Instructions for the task>
Look through the data below for the line with "SEO is the art" and the line with "## Core Web", then output those two and all lines in between, exactly as written.

Records for processing>
"""
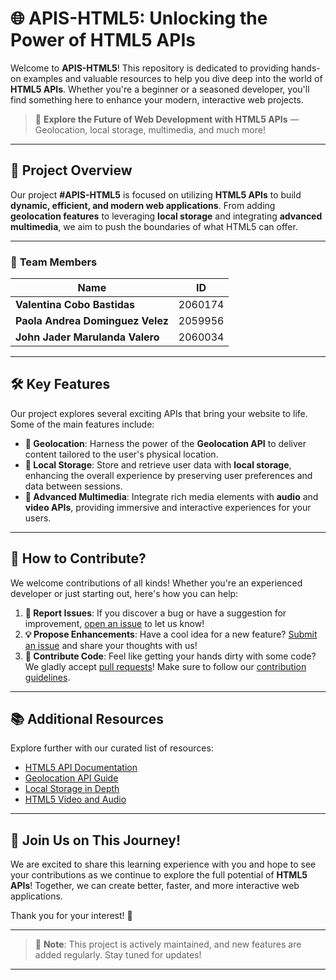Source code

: # 🌐 APIS-HTML5: Unlocking the Power of HTML5 APIs
Welcome to **APIS-HTML5**! This repository is dedicated to providing hands-on examples and valuable resources to help you dive deep into the world of **HTML5 APIs**. Whether you're a beginner or a seasoned developer, you'll find something here to enhance your modern, interactive web projects. 

> 🚀 **Explore the Future of Web Development with HTML5 APIs** — Geolocation, local storage, multimedia, and much more!

---

## 🎯 Project Overview

Our project **#APIS-HTML5** is focused on utilizing **HTML5 APIs** to build **dynamic, efficient, and modern web applications**. From adding **geolocation features** to leveraging **local storage** and integrating **advanced multimedia**, we aim to push the boundaries of what HTML5 can offer. 

---

### 👥 **Team Members**

| Name                           | ID       |
| ------------------------------- | -------- |
| **Valentina Cobo Bastidas**      | 2060174  |
| **Paola Andrea Dominguez Velez** | 2059956  |
| **John Jader Marulanda Valero**  | 2060034  |

---

## 🛠️ **Key Features**

Our project explores several exciting APIs that bring your website to life. Some of the main features include:

- **📍 Geolocation**: Harness the power of the **Geolocation API** to deliver content tailored to the user's physical location.
- **💾 Local Storage**: Store and retrieve user data with **local storage**, enhancing the overall experience by preserving user preferences and data between sessions.
- **🎥 Advanced Multimedia**: Integrate rich media elements with **audio** and **video APIs**, providing immersive and interactive experiences for your users.

---

## 📢 **How to Contribute?**

We welcome contributions of all kinds! Whether you're an experienced developer or just starting out, here's how you can help:

1. **🐞 Report Issues**: If you discover a bug or have a suggestion for improvement, [open an issue](#) to let us know!
2. **💡 Propose Enhancements**: Have a cool idea for a new feature? [Submit an issue](#) and share your thoughts with us!
3. **🔧 Contribute Code**: Feel like getting your hands dirty with some code? We gladly accept [pull requests](#)! Make sure to follow our [contribution guidelines](#).

---

## 📚 **Additional Resources**

Explore further with our curated list of resources:
- [HTML5 API Documentation](https://developer.mozilla.org/en-US/docs/Web/API)
- [Geolocation API Guide](https://developer.mozilla.org/en-US/docs/Web/API/Geolocation_API)
- [Local Storage in Depth](https://developer.mozilla.org/en-US/docs/Web/API/Window/localStorage)
- [HTML5 Video and Audio](https://developer.mozilla.org/en-US/docs/Web/HTML/Element/video)

---

## 🙌 **Join Us on This Journey!**

We are excited to share this learning experience with you and hope to see your contributions as we continue to explore the full potential of **HTML5 APIs**! Together, we can create better, faster, and more interactive web applications.

Thank you for your interest! 🌟

---

> 📝 **Note**: This project is actively maintained, and new features are added regularly. Stay tuned for updates!

---
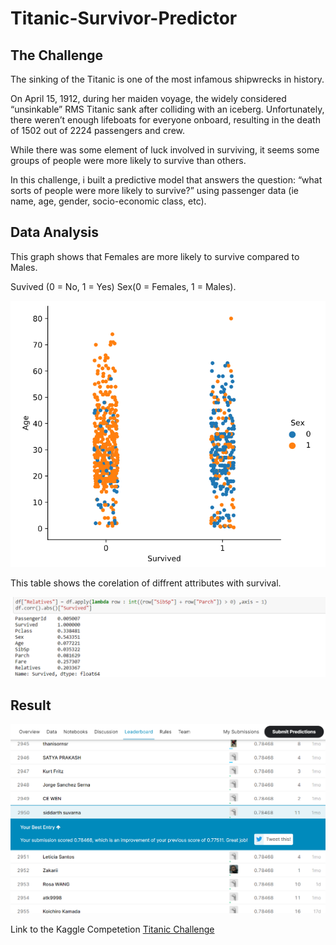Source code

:# Titanic-Survivor-Predictor
## The Challenge
The sinking of the Titanic is one of the most infamous shipwrecks in history.

On April 15, 1912, during her maiden voyage, the widely considered “unsinkable” RMS Titanic sank after colliding with an iceberg. Unfortunately, there weren’t enough lifeboats for everyone onboard, resulting in the death of 1502 out of 2224 passengers and crew.

While there was some element of luck involved in surviving, it seems some groups of people were more likely to survive than others.

In this challenge, i built a predictive model that answers the question: “what sorts of people were more likely to survive?” using passenger data (ie name, age, gender, socio-economic class, etc).

## Data Analysis

This graph shows that Females are more likely to survive compared to Males.

Suvived (0 = No, 1 = Yes)  Sex(0 = Females, 1 = Males).

![Graph](https://github.com/siddarth99/Titanic-Survivor-Predictor/blob/master/Screenshot%20(84).png)

This table shows the corelation of diffrent attributes with survival.

![Tbale](https://github.com/siddarth99/Titanic-Survivor-Predictor/blob/master/Screenshot%20(85).png)

## Result

![Result](https://github.com/siddarth99/Titanic-Survivor-Predictor/blob/master/Screenshot%20(86).png)

Link to the Kaggle Competetion
[Titanic Challenge](https://www.kaggle.com/c/titanic/overview)
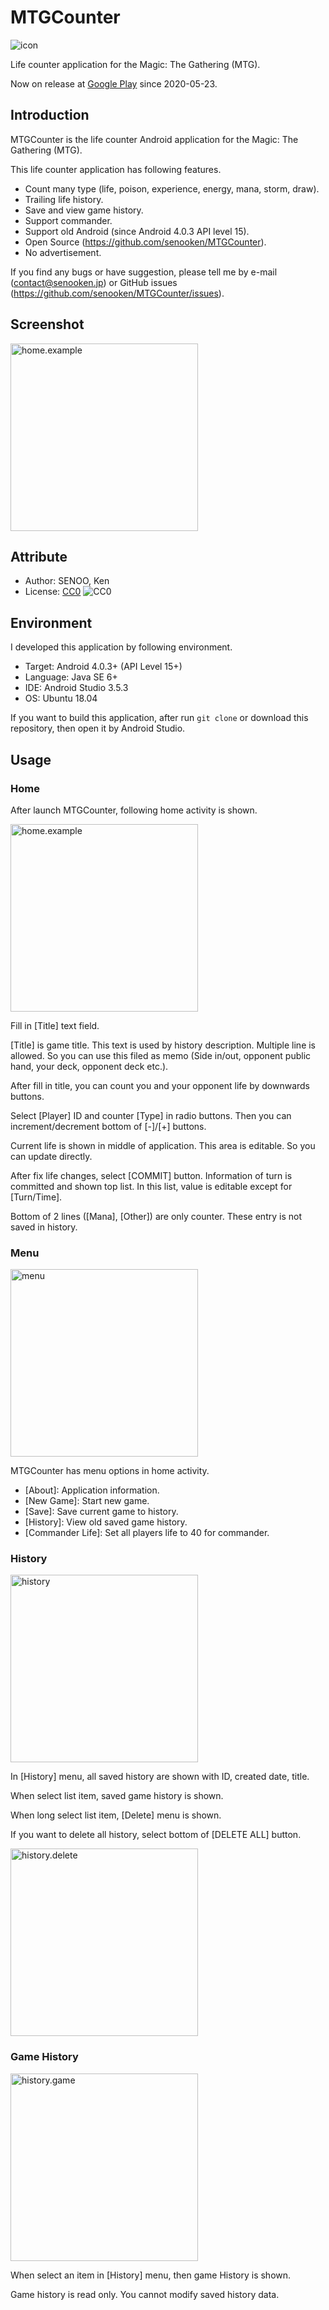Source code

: # MTGCounter
![icon](image/icon/icon-256x256.png)

Life counter application for the Magic: The Gathering (MTG).

Now on release at [Google Play](https://play.google.com/store/apps/details?id=jp.senooken.android.mtgcounter) since 2020-05-23.

## Introduction
MTGCounter is the life counter Android application for the Magic: The Gathering (MTG).

This life counter application has following features.

- Count many type (life, poison, experience, energy, mana, storm, draw).
- Trailing life history.
- Save and view game history.
- Support commander.
- Support old Android (since Android 4.0.3 API level 15).
- Open Source (https://github.com/senooken/MTGCounter).
- No advertisement.

If you find any bugs or have suggestion, please tell me by e-mail (contact@senooken.jp) or GitHub issues (https://github.com/senooken/MTGCounter/issues).

## Screenshot
<img src="image/master/home.example.png" width="300" alt="home.example" />

## Attribute
- Author: SENOO, Ken
- License: [CC0](https://creativecommons.org/publicdomain/zero/1.0/deed.en) ![CC0](https://mirrors.creativecommons.org/presskit/buttons/88x31/svg/cc-zero.svg)

## Environment
I developed this application by following environment.

- Target: Android 4.0.3+ (API Level 15+)
- Language: Java SE 6+
- IDE: Android Studio 3.5.3
- OS: Ubuntu 18.04

If you want to build this application, after run `git clone` or download this repository, then open it by Android Studio.

## Usage

### Home
After launch MTGCounter, following home activity is shown.

<img src="image/master/home.example.png" width="300" alt="home.example" />

Fill in [Title] text field.

[Title] is game title. This text is used by history description. Multiple line is allowed. So you can use this filed as memo (Side in/out, opponent public hand, your deck, opponent deck etc.).

After fill in title, you can count you and your opponent life by downwards buttons.

Select [Player] ID and counter [Type] in radio buttons. Then you can increment/decrement bottom of [-]/[+] buttons.

Current life is shown in middle of application. This area is editable. So you can update directly.

After fix life changes, select [COMMIT] button. Information of turn is committed and shown top list. In this list, value is editable except for [Turn/Time].

Bottom of 2 lines ([Mana], [Other]) are only counter. These entry is not saved in history.

### Menu
<img src="image/master/menu.png" width="300" alt="menu" />

MTGCounter has menu options in home activity.

- [About]: Application information.
- [New Game]: Start new game.
- [Save]: Save current game to history.
- [History]: View old saved game history.
- [Commander Life]: Set all players life to 40 for commander.

### History
<img src="image/master/history.png" width="300" alt="history" />

In [History] menu, all saved history are shown with ID, created date, title.

When select list item, saved game history is shown.

When long select list item, [Delete] menu is shown.

If you want to delete all history, select bottom of [DELETE ALL] button.

<img src="image/master/history.delete.png" width="300" alt="history.delete" />

### Game History
<img src="image/master/history.game.png" width="300" alt="history.game" />

When select an item in [History] menu, then game History is shown.

Game history is read only. You cannot modify saved history data.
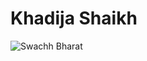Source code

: # Khadija Shaikh

![Swachh Bharat](http://assets-news-bcdn.dailyhunt.in/cmd/resize/400x400_60/fetchdata13/images/e2/fa/be/e2fabe30775918955ac82b146e82de38.jpg)
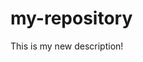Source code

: <!--
This file is managed by greposync.
Do not modify manually.
Adjust variables in `.sync.yml`.

-->
# my-repository

This is my new description!
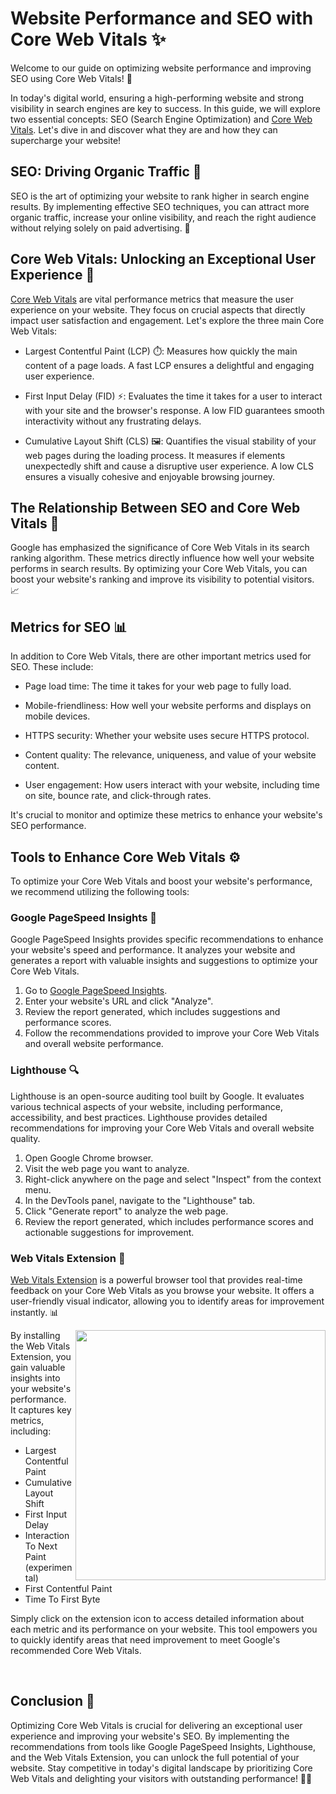 # Website Performance and SEO with Core Web Vitals ✨

Welcome to our guide on optimizing website performance and improving SEO using Core Web Vitals! 🚀

In today's digital world, ensuring a high-performing website and strong visibility in search engines are key to success. In this guide, we will explore two essential concepts: SEO (Search Engine Optimization) and [Core Web Vitals](https://web.dev/vitals/). Let's dive in and discover what they are and how they can supercharge your website!

## SEO: Driving Organic Traffic 🚀

SEO is the art of optimizing your website to rank higher in search engine results. By implementing effective SEO techniques, you can attract more organic traffic, increase your online visibility, and reach the right audience without relying solely on paid advertising. 💪

## Core Web Vitals: Unlocking an Exceptional User Experience 🌈

[Core Web Vitals](https://web.dev/vitals/) are vital performance metrics that measure the user experience on your website. They focus on crucial aspects that directly impact user satisfaction and engagement. Let's explore the three main Core Web Vitals:

- Largest Contentful Paint (LCP) ⏱️: Measures how quickly the main content of a page loads. A fast LCP ensures a delightful and engaging user experience.

- First Input Delay (FID) ⚡: Evaluates the time it takes for a user to interact with your site and the browser's response. A low FID guarantees smooth interactivity without any frustrating delays.

- Cumulative Layout Shift (CLS) 🖼️: Quantifies the visual stability of your web pages during the loading process. It measures if elements unexpectedly shift and cause a disruptive user experience. A low CLS ensures a visually cohesive and enjoyable browsing journey.

## The Relationship Between SEO and Core Web Vitals 🤝

Google has emphasized the significance of Core Web Vitals in its search ranking algorithm. These metrics directly influence how well your website performs in search results. By optimizing your Core Web Vitals, you can boost your website's ranking and improve its visibility to potential visitors. 📈

## Metrics for SEO 📊

In addition to Core Web Vitals, there are other important metrics used for SEO. These include:

- Page load time: The time it takes for your web page to fully load.

- Mobile-friendliness: How well your website performs and displays on mobile devices.

- HTTPS security: Whether your website uses secure HTTPS protocol.

- Content quality: The relevance, uniqueness, and value of your website content.

- User engagement: How users interact with your website, including time on site, bounce rate, and click-through rates.

It's crucial to monitor and optimize these metrics to enhance your website's SEO performance.

## Tools to Enhance Core Web Vitals ⚙️

To optimize your Core Web Vitals and boost your website's performance, we recommend utilizing the following tools:

### Google PageSpeed Insights 🚀

Google PageSpeed Insights provides specific recommendations to enhance your website's speed and performance. It analyzes your website and generates a report with valuable insights and suggestions to optimize your Core Web Vitals.

1. Go to [Google PageSpeed Insights](https://developers.google.com/speed/pagespeed/insights).
2. Enter your website's URL and click "Analyze".
3. Review the report generated, which includes suggestions and performance scores.
4. Follow the recommendations provided to improve your Core Web Vitals and overall website performance.

### Lighthouse 🔍

Lighthouse is an open-source auditing tool built by Google. It evaluates various technical aspects of your website, including performance, accessibility, and best practices. Lighthouse provides detailed recommendations for improving your Core Web Vitals and overall website quality.

1. Open Google Chrome browser.
2. Visit the web page you want to analyze.
3. Right-click anywhere on the page and select "Inspect" from the context menu.
4. In the DevTools panel, navigate to the "Lighthouse" tab.
5. Click "Generate report" to analyze the web page.
6. Review the report generated, which includes performance scores and actionable suggestions for improvement.

### Web Vitals Extension 🎯

[Web Vitals Extension](https://chrome.google.com/webstore/detail/web-vitals/ahfhijdlegdabablpippeagghigmibma) is a powerful browser tool that provides real-time feedback on your Core Web Vitals as you browse your website. It offers a user-friendly visual indicator, allowing you to identify areas for improvement instantly. 📊

<picture>
  <source media="(prefers-color-scheme: dark)" alt="" align="right" width="400px" srcset="https://github.com/nanlabs/frontend-reference/assets/17727170/626001bb-1ebc-494f-ab49-8d70d0acd36f"/>
  <img alt="" align="right" width="400px" src="https://github.com/nanlabs/frontend-reference/assets/17727170/626001bb-1ebc-494f-ab49-8d70d0acd36f"/>
</picture>

By installing the Web Vitals Extension, you gain valuable insights into your website's performance. It captures key metrics, including:

- Largest Contentful Paint
- Cumulative Layout Shift
- First Input Delay
- Interaction To Next Paint (experimental)
- First Contentful Paint
- Time To First Byte

Simply click on the extension icon to access detailed information about each metric and its performance on your website. This tool empowers you to quickly identify areas that need improvement to meet Google's recommended Core Web Vitals.

<br />

## Conclusion 🌟

Optimizing Core Web Vitals is crucial for delivering an exceptional user experience and improving your website's SEO. By implementing the recommendations from tools like Google PageSpeed Insights, Lighthouse, and the Web Vitals Extension, you can unlock the full potential of your website. Stay competitive in today's digital landscape by prioritizing Core Web Vitals and delighting your visitors with outstanding performance! 💪🚀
"""
Answer area>
SEO is the art of optimizing your website to rank higher in search engine results. By implementing effective SEO techniques, you can attract more organic traffic, increase your online visibility, and reach the right audience without relying solely on paid advertising. 💪

## Core Web Vitals: Unlocking an Exceptional User Experience 🌈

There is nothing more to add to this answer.